Şüpheli

182 10 46
                                    

Bembeyaz keskin bir ışığa karşı zar zor açmıştı gözlerini Asel ve elini tutup kafasını da tuttuğu yere yaslayan Defneyi görünce etrafına bakınmıştı. Hastanede, hastane yatağında ayakları yukarıda olacak şekilde yatıyordu. Az önce olanlar tekrar gözünün önüne gelince "Defne!" diye yüksek bir sesle seslenmişti. Defne de aniden kafasını kaldırıp hemen Asel'e bakmıştı.

"Asel!

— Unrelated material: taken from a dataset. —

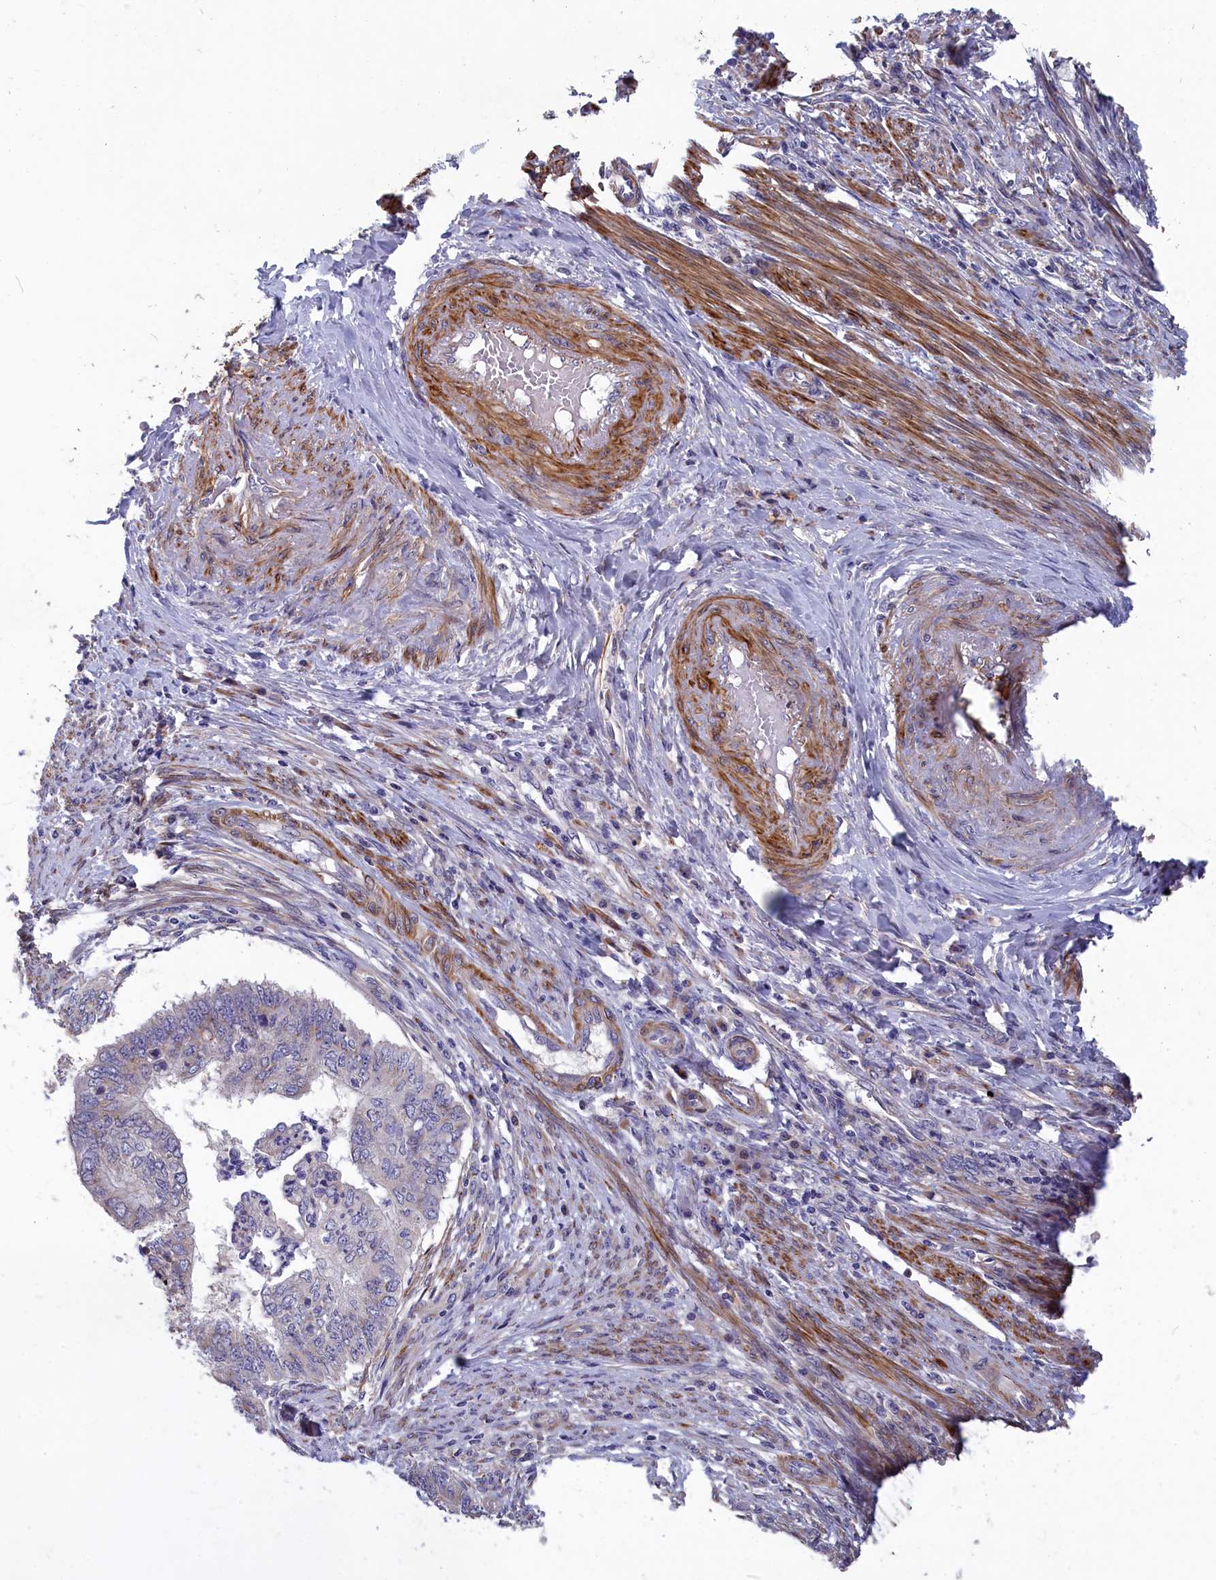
{"staining": {"intensity": "weak", "quantity": "<25%", "location": "cytoplasmic/membranous"}, "tissue": "endometrial cancer", "cell_type": "Tumor cells", "image_type": "cancer", "snomed": [{"axis": "morphology", "description": "Adenocarcinoma, NOS"}, {"axis": "topography", "description": "Endometrium"}], "caption": "Immunohistochemical staining of human adenocarcinoma (endometrial) demonstrates no significant staining in tumor cells.", "gene": "TUBGCP4", "patient": {"sex": "female", "age": 68}}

Hayatım iyi misin nasıl oldun?" diye panikle sormuştu Defne.

"Şaşkınım." diyerek boş gözlerle Defneye bakıyordu Asel. İkisi de anlamamış şekilde birbirine bakarken odaya Ömer ve kucağında Asel'in yaralı babasıyla birlikte hastaneye getirdiği Mete vardı. Asel Ömer'i görünce hemen ellerini gözlerine kapayıp yüzünü de başka yöne çevirmiş ve yalandan ağlamaklı bir şekilde konuşmuştu.

"Ayy, tövbe yarabbim tövbe estafurullah Defne al şunu karşımdan."

"Aselcim, aşkım saçmalama aç şu gözlerini ne yapıyorsun?" diyerek zorla kadının gözlerini açmıştı Defne. Asel kaşlarını çatarak sinirli ve biraz da korku ile bakmıştı adama. Gözlerini adamdan ayırmayarak Defneye doğru sessizce konuşmuştu.

"Defne ölmemiş ya bu dimdik karşımızda duruyor."

"İyi misin Asel?" diye sormuştu Ömer ama Asel oralı olmamış aynı şekilde Defneye konuşmaya devam etmişti;

"Bir de konuşuyor Allah'ım delirdim galiba. Ay hayır yoksa bende mi öldüm, ölüler diyarında mıyız şu an nerdeyiz de bununla karşılaştım."

"Kimsesin öldüğü filan yok bir sus. Sakin ol önce açıklayacağım her şeyi." diye sinirle söylemişti Defne. Asel ise bir kez daha sinirle Ömer'e bakıp uzandığı yerde adamın hizasına gelecek şekilde dizlerinin üstünde doğrulmuştu Defne de hemen ayaklanıp bir kolundan Asel'i tutmuştu.

"Öyle mi? Neredeymiş o zaman kaç aydır! Bana bak sen Defne neler çekti haberin var mı kuş kadar kaldı kızcağız gittim zar zor kendi ellerimle besledim onu ruhu çekildi senin yüzünden toparlayamadık kaç ay! Madem ölmedin şimdi ben öldürücem seni." son lafını da bir hırsla söylemiş ve Ömer'in üzerine atlamak için bir hamle yaptığında Ömer bir adım geri çekilmiş ve araya giren Defne olmuştu.

"Ya tamam! Asel bir sakin ol sende açıklayacağız dedik tamam."

"Açıkla o zaman!"

"Bak Ömer-"

"Ömer kim?"

"Benim."

"Amcam."

Asel ve Defne anlamayarak karşılarında duran Ömer ve kucağındaki küçük çocuğa bakmışlardı sonrasında ise Defne birkaç saniyeliğine gözlerini kapatıp geri açtı ve nerden başlayacağını bilemediği için bir şeyler anlatmaya çalışmıştı.

"Ya aslında Uygar ama değil Ömer işte o başka biri bu başka biri işte biri ölü-"

"Yaşanılan her şeyi unutmanı istiyorum Asel." diye lafa girmişti Ömer yoksa bu gidişle Defne bir açıklama yapamayacaktı. "Her şeyi unut geçmişte bütün olanları sil, o sayfa kapandı ve bir daha açılmayacak. Evet yaşanan acı değişmeyecek ama o da Defne ile aramızda, bir şekilde halledeceğiz. Senin için diyebileceğim şey ise yeni tanışmışız gibi düşünebilirsin yani sadece tek istediğim o konunun bir daha açılmaması. Bitti gitti." diye kesin bir dille konuştu Ömer. Asel ise sakinleşmiş ama kafası karışık gibi duruyordu.

"Tamam, her şeye tamam ama Defneyi bir daha üzmeyeceğini nerden bilebilirim? Kimsin sen nesin?"

Bu sefer Defne ve Ömer ne diyeceğini bilemez bir şekilde birbirine bakmıştı Defne 'söylemeli miyiz' der gibi kafasını büktüğünde Ömer sert bakışlarıyla kafasını olumsuz anlamda sallamıştı. Tam olarak net bir bilgi veremedikleri için tıkanıp kalmışlardı. Onları kurtaran ise Ömer'in kucağında sessizce duran Meteydi.